Boswellia serrata resin is regarded as a potent anti-inflammatory agent in traditional and herbal medicine in the Indian subcontinent. The compound 3-O-acetyl-11-keto-β-boswellic acid (AKBA) is the most effective boswellic acid and mostly responsible for B. serrata's anti-inflammatory properties. Here, we reexamined the anti-inflammatory potential of a product selectively enriched with 30% AKBA (BE-30, also known as 5-Loxin®) and evaluated its underlying possible molecular mechanism of action. BE-30 was 42.96% more effective than regular Boswellia extract (BE-3) in inhibiting 5-lipoxygenase activity. In lipopolysaccharide (LPS)-induced THP-1 human monocytes, BE-30 showed a strong anti-TNFαactivity (half maximal inhibitory concentration 4.61 ± 0.87 µg/mL), which provides 71.14% (P < 0.001) better efficacy than BE-3. Our investigations suggest that BE-30 inhibits the LPS-induced activation of serine/threonine kinases of mitogen-activated protein kinase family, which are the key players responsible for a variety of cellular responses, including inflammation.
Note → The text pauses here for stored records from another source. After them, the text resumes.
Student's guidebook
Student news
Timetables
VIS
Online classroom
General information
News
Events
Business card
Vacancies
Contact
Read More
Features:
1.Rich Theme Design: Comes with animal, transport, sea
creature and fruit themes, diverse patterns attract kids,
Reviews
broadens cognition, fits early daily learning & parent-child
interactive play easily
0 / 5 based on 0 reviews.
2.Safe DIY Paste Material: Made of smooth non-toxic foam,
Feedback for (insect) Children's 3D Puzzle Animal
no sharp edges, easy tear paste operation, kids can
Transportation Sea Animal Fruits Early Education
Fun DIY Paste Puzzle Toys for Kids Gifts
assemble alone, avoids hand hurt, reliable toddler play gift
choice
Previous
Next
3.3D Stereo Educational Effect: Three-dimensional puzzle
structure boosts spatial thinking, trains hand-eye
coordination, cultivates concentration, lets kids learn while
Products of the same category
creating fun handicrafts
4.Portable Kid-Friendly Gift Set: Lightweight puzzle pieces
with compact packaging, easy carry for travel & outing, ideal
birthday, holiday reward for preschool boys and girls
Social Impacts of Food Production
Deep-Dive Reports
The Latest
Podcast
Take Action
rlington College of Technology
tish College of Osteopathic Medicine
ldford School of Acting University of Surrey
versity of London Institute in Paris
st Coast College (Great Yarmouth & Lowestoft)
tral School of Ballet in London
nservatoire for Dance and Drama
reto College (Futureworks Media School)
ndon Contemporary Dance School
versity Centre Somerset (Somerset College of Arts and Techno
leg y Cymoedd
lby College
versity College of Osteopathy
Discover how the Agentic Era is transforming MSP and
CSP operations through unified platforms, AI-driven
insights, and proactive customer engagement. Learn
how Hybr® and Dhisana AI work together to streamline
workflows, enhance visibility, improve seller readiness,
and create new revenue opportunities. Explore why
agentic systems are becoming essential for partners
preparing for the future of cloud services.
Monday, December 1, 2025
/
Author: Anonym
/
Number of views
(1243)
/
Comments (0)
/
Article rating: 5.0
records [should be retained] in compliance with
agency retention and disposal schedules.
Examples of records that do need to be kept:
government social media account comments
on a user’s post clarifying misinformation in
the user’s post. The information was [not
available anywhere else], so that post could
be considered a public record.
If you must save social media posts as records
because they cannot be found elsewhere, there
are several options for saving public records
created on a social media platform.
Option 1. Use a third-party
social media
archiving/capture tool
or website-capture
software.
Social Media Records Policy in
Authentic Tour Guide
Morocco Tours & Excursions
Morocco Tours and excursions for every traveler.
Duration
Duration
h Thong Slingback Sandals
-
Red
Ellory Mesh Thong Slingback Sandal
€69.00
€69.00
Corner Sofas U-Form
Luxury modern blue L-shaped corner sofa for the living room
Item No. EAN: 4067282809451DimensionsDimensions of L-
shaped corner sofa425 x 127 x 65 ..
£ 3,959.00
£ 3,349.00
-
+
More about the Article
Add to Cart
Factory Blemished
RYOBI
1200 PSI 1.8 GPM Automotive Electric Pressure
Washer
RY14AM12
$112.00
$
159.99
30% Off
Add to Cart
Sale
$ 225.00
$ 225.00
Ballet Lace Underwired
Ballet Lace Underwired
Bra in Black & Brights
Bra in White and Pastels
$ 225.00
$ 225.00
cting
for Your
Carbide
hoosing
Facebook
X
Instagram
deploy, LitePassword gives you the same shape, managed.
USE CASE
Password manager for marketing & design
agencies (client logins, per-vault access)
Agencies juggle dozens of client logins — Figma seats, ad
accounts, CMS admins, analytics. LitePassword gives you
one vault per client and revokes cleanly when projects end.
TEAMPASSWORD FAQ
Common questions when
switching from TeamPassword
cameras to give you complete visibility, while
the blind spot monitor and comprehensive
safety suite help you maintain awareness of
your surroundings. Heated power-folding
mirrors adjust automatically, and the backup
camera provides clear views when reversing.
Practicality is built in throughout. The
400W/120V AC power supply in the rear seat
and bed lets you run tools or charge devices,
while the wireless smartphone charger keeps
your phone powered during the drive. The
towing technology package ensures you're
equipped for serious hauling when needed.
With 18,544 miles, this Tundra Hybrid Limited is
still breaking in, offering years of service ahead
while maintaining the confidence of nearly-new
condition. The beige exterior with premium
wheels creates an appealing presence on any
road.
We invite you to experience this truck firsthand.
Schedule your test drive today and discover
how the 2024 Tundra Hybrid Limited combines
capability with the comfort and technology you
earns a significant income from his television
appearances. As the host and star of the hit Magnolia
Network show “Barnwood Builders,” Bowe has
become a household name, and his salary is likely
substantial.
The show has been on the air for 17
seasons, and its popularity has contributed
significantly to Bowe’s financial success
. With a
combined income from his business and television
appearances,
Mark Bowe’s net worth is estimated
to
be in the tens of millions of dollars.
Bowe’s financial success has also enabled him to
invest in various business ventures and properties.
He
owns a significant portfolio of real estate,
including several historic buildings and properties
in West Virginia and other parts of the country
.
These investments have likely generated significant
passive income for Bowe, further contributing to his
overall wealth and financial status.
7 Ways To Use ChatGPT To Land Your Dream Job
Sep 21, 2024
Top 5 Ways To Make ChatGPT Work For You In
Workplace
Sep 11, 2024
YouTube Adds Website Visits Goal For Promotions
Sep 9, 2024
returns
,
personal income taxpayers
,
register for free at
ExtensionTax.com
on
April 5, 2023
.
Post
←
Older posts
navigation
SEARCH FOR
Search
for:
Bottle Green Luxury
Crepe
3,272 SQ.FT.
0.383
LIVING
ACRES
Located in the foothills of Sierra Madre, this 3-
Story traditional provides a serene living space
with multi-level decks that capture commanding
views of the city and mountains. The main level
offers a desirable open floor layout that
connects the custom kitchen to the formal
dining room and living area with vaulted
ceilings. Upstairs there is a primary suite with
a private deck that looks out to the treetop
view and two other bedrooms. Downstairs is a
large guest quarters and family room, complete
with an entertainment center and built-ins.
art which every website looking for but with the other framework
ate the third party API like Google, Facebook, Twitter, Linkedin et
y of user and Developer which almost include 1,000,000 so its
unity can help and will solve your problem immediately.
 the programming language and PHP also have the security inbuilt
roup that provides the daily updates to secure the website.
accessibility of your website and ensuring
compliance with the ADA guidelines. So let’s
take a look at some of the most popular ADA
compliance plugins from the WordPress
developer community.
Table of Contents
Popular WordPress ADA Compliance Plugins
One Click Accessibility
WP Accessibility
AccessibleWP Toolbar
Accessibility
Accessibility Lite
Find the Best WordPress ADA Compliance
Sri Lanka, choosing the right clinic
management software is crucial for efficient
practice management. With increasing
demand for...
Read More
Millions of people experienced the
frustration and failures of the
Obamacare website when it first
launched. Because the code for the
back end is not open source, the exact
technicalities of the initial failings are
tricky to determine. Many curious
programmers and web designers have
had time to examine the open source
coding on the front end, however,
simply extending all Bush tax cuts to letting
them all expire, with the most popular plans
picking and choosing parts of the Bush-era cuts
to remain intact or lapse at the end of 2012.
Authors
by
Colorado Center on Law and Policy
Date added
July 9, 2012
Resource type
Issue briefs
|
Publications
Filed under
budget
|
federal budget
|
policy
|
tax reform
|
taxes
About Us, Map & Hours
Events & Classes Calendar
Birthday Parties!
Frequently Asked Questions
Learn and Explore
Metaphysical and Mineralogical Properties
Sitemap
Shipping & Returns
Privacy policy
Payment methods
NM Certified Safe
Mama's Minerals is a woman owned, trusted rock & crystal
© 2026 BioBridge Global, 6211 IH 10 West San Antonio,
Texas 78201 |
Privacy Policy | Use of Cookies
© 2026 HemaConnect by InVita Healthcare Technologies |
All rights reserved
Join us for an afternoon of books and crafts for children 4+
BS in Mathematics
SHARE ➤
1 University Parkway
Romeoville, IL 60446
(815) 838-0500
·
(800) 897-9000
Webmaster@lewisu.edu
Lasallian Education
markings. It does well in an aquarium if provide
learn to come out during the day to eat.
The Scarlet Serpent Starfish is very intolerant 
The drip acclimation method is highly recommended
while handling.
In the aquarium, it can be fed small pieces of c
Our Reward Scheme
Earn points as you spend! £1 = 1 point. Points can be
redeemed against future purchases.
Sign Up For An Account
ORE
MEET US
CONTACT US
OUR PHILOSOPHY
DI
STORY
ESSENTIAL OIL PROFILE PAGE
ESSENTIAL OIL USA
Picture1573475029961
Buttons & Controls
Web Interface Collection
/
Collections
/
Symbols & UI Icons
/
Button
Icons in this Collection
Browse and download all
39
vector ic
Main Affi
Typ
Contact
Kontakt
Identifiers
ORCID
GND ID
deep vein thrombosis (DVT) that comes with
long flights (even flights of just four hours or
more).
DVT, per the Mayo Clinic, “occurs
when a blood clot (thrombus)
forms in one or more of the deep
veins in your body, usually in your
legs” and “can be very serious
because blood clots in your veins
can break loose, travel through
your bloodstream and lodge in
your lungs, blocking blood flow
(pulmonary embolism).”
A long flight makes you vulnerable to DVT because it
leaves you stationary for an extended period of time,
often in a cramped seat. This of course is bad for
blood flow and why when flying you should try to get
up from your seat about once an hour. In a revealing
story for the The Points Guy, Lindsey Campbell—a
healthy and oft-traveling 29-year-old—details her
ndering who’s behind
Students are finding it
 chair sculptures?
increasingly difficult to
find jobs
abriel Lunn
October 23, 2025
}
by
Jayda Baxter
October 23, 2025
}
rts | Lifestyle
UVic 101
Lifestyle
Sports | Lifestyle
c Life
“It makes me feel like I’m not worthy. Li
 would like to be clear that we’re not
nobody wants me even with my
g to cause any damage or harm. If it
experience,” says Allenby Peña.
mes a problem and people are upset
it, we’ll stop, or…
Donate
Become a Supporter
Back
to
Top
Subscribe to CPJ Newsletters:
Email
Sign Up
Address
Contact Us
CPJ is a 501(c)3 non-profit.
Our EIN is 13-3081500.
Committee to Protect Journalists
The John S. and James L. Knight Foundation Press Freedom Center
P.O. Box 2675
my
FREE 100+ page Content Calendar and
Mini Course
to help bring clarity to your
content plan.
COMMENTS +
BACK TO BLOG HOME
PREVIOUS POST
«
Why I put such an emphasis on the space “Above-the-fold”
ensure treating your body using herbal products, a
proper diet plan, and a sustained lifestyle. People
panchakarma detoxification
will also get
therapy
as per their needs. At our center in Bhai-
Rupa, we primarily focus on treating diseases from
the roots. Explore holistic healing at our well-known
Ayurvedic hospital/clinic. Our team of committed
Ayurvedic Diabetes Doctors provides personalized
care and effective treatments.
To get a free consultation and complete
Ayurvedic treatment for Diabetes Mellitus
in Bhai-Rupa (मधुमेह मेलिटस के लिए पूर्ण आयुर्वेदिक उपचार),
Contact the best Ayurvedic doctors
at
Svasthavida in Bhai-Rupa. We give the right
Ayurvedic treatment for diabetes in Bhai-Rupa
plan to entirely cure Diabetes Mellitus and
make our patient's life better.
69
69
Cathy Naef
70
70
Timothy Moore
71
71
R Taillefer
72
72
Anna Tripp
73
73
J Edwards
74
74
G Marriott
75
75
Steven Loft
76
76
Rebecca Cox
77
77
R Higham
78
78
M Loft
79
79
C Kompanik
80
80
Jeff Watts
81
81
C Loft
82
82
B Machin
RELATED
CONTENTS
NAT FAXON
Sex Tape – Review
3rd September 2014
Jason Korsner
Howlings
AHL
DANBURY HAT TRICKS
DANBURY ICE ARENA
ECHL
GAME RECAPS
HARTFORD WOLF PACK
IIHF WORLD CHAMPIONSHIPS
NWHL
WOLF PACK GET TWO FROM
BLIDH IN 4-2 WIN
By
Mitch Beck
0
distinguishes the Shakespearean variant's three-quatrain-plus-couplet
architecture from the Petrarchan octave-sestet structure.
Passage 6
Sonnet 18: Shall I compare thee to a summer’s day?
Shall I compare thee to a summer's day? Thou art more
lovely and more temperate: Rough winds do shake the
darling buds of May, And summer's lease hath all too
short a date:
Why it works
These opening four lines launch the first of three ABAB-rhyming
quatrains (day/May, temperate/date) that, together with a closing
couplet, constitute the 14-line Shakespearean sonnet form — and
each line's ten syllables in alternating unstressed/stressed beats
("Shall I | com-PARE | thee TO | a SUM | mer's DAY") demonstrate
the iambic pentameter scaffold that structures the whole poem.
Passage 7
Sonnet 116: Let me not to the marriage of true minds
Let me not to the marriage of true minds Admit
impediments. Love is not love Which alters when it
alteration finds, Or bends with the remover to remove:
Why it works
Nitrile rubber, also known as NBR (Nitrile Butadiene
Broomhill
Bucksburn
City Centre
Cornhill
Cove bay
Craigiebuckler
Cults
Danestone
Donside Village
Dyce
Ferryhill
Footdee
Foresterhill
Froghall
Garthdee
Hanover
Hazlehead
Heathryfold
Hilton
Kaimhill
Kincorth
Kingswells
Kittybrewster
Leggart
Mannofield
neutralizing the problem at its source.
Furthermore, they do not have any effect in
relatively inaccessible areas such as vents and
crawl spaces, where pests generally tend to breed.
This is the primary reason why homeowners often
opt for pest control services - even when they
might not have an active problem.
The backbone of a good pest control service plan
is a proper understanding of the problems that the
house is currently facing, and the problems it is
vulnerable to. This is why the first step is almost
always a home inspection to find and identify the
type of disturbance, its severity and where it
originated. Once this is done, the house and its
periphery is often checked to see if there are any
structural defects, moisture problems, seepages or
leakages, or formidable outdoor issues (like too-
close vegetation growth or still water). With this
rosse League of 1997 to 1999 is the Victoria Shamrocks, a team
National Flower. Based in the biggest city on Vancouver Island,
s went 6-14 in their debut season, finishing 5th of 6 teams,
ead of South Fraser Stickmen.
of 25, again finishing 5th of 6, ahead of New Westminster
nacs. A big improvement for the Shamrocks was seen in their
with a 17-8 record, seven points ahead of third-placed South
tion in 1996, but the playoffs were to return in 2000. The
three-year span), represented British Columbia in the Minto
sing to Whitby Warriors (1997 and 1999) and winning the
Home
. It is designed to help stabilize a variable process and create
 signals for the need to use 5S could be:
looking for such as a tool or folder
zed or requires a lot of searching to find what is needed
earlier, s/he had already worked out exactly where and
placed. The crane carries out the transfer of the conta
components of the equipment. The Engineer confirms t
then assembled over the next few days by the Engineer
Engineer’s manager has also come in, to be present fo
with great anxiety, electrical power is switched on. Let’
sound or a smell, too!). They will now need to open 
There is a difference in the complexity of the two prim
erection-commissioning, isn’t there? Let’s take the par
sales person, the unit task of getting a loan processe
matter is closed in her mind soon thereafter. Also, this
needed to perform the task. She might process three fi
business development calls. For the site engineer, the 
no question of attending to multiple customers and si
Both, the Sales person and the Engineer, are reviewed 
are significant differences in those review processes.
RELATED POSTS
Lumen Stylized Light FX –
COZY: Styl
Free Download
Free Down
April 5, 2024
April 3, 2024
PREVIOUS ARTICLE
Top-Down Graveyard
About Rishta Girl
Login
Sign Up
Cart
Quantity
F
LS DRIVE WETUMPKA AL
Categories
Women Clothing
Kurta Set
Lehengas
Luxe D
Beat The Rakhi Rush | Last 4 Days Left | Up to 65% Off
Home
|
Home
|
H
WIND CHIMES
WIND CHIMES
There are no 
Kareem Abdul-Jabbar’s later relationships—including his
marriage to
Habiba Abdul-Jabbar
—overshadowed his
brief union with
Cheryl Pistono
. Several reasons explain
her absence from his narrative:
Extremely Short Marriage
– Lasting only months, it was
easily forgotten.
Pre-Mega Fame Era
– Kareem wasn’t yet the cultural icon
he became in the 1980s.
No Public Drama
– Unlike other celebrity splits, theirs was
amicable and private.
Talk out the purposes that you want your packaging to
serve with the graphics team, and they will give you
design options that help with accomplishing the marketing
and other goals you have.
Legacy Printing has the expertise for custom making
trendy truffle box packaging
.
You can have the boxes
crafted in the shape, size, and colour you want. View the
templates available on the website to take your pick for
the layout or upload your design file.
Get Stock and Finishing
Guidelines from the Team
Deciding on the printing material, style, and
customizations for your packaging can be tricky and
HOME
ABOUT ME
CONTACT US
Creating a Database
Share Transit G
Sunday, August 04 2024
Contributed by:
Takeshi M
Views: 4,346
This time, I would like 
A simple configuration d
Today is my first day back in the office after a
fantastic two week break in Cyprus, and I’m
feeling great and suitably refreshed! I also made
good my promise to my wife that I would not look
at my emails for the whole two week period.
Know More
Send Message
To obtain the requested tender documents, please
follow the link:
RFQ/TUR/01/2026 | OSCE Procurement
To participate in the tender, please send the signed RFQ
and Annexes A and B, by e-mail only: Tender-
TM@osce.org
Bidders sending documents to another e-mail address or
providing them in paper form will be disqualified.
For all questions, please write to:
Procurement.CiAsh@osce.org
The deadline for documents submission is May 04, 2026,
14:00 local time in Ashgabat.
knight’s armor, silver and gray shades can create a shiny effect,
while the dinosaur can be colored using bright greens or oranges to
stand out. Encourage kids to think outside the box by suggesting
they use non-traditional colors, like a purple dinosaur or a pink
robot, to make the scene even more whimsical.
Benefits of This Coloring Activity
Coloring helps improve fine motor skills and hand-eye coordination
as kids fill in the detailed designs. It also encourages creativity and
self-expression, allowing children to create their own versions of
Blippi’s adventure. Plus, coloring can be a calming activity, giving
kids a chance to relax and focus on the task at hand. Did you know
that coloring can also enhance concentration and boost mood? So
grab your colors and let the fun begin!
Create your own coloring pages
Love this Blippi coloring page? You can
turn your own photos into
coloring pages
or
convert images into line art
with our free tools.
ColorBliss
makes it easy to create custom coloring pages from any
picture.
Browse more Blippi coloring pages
Additionally, we also show that BE-30 blocks the LPS-induced NFκB activation by inhibiting IκBα phosphorylation and p65 translocation to the nuclear compartment of THP-1 monocytes. Collectively, these findings provide molecular basis for the anti-inflammatory properties of BE-30.
PRACTICAL APPLICATIONS
This article describes the underlying molecular mechanisms for the anti-inflammatory activities of an enriched formulation containing up to 30% 3-O-acetyl-11-keto-β-boswellic acid (AKBA), the active principle that is mainly responsible for Boswellia serrata's anti-inflammatory properties. This AKBA-enriched formulation (BE-30), known as 5-Loxin, is commercially available in the United States and is being used as a key ingredient of several formulations for improvement of joint health. This work explains anti-TNFα properties of BE-30 in a cellular inflammation model in vitro and its inhibitory action on MAPK pathways in inflammation and, in addition, its anti-NFκB activities. The findings will provide a further comprehensive mechanism of anti-inflammatory action of 5-Loxin at the cellular and molecular level.